Molnupiravir, Paxlovid, and Remdesivir, the three FDA-approved COVID-19 antivirals, target regions of SARS-CoV-2 critical to its ability to copy itself. At their most effective, they nullify the virus’s basic programming feature: replication. Instead of an elegant entity made up of macromolecules spring-loaded to enter cells, unfurl, and produce progeny ad nauseam, the antivirals make sure that the viruses that enter human hosts are the last of their kind. And that’s where effective treatment can become prevention: as the AIDS pandemic taught us, as long as you can stop a virus from replicating, you can stop it from spreading—both through a person’s body, ending their life, and across a population of transmissible hosts, ending an epidemic.
The ‘Test to Treat’ plan is part of a larger containment strategy in which the role of COVID-19 antivirals is only going to become more critical. With ‘Test to Treat’, the Biden administration is looking to rapidly increase access to antivirals (specifically Pfizer’s Paxlovid, which reduces the risk of hospitalization for COVID by nearly 90%) for people who test positive for infection at pharmacies. It’s a smart approach to reducing illness and death from COVID-19, and it may also set the stage for the end of this pandemic. That’s because, even if new variants find a way to escape the vaccines (the U.K. government estimates that a two-dose vaccine regimen is only 10% effective against Omicron), we can be confident that they won’t elude the antivirals, at least not in the short term. That’s why ‘Test to Treat’ should be the first step in a wholesale adoption of the failure playbook to end COVID-19.
Maintaining a supply of effective antivirals could allow them to be deployed strategically when outbreaks of new variants occur. That way, frontline healthcare workers, along with the families and close contacts of infected people, can be given doses to protect them from severe infections even before they’re infected, stamping out the next wave before it starts. Of course, that will only be possible with long-term funding for the initiative, something that is looking much more perilous after a congressional decision last week halted additional COVID-19 funding, causing the White House to announce that it would soon have to stop covering the costs of testing, vaccines, and antivirals and other treatments for uninsured people.

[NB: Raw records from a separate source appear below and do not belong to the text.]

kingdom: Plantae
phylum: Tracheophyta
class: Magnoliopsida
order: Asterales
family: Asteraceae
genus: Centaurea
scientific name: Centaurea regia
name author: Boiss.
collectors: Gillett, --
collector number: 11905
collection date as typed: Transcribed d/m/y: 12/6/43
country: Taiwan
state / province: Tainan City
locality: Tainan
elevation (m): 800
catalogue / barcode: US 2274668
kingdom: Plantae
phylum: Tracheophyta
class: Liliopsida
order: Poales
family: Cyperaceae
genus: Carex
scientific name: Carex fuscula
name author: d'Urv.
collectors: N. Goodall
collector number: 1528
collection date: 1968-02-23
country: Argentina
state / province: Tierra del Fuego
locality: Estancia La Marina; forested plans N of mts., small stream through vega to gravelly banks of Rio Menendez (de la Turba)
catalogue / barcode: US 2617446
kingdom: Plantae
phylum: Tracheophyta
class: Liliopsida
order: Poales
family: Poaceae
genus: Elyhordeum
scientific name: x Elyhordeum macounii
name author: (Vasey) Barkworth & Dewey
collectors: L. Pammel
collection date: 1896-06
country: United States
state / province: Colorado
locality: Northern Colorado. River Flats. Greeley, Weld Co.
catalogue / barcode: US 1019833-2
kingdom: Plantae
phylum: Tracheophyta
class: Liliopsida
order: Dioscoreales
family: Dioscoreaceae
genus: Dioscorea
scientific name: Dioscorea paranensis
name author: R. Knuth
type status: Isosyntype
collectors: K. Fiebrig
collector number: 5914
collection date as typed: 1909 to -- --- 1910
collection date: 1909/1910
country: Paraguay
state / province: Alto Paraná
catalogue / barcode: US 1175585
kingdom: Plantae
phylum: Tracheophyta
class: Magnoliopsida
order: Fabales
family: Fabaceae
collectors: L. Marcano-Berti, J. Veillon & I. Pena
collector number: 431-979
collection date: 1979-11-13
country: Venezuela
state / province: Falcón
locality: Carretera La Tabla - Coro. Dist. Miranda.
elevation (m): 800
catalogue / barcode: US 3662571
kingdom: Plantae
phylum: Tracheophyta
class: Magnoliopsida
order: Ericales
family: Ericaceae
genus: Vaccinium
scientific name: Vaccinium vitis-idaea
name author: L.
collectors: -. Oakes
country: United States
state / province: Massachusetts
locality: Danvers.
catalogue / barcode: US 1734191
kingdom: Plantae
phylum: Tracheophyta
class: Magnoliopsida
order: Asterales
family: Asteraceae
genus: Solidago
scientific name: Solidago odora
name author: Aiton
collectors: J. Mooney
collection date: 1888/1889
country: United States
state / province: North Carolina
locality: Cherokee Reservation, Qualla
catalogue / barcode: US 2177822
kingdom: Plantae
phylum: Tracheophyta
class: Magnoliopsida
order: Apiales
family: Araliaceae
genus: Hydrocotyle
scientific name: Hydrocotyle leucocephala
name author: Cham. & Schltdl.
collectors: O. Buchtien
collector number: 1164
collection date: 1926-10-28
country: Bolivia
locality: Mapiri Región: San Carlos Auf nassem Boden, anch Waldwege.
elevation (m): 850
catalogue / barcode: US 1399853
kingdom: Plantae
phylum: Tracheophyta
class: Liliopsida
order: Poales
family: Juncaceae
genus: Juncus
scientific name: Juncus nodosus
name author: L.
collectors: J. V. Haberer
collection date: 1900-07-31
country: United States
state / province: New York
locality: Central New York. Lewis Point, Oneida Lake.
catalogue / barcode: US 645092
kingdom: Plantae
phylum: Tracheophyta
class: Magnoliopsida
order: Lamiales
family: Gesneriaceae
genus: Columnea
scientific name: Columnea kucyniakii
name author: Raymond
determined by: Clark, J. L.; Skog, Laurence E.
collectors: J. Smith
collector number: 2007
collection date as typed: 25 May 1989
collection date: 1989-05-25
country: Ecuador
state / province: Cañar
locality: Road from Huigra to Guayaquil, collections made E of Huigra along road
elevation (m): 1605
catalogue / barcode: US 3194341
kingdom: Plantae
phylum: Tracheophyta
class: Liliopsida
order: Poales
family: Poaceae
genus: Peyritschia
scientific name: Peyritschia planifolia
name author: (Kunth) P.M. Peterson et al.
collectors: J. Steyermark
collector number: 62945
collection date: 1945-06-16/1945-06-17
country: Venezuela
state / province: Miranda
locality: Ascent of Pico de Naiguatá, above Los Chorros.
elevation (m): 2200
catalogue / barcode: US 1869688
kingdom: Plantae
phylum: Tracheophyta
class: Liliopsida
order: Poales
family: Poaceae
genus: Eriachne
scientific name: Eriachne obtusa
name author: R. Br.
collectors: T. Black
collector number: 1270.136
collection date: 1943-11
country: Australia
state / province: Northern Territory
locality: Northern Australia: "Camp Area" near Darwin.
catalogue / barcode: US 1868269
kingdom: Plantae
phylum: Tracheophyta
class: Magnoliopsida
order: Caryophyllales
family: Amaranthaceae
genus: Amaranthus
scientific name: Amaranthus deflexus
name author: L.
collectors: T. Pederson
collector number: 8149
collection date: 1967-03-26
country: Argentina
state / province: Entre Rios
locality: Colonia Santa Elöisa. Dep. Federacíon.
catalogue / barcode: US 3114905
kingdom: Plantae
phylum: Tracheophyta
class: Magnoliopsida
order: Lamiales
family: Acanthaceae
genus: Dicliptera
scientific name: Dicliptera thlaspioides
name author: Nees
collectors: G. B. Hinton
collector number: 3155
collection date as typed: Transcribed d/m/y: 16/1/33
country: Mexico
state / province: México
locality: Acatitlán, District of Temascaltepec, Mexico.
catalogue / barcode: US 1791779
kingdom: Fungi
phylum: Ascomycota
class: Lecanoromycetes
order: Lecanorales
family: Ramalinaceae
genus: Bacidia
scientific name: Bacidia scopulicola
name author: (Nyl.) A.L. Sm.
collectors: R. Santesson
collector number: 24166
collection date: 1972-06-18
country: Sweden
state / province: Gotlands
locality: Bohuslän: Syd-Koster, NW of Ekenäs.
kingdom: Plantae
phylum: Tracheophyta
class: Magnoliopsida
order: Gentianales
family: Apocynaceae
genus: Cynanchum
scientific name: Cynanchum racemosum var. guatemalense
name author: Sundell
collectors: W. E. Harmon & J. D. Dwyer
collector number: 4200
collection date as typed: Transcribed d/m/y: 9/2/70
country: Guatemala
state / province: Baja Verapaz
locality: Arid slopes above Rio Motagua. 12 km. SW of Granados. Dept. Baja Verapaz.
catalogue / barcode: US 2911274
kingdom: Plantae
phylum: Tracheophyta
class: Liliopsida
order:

That’s shortsighted thinking, because what’s perhaps most impressive about the failure playbook is that it might just spell the end of all coronavirus pandemics, now and forever. That’s because the regions that the antivirals target aren’t just similar across SARS-CoV-2 variants: they are remarkably conserved across every one of the hundreds of coronavirus strains discovered, as quintessentially a part of coronaviruses as prehensile hands are to human beings. To date, the antivirals have been tested against SARS-CoV-2, SARS (the first human pathogenic coronavirus ever discovered), MERS (Middle East Respiratory Symdrome), and many, many other coronaviruses; in every trial, they were effective at significantly reducing the capacity of the viruses to replicate.
And that’s where the failure playbook, starting with Test and Treat, becomes truly great news for our species’s long conflict with coronaviruses. Regardless of whatever pathogenic coronavirus next emerges, it will also have those same genomic regions as the ones that came before, making it just as susceptible to the antiviral treatments developed to stop SARS-CoV-2. That should help blunt our understandable anxiety about a repeat of the last two years. Instead, as we look to the future, our species might for the first time in our history have something that has eluded us until now: a weapon to fight the future progeny of our ancient viral nemesis.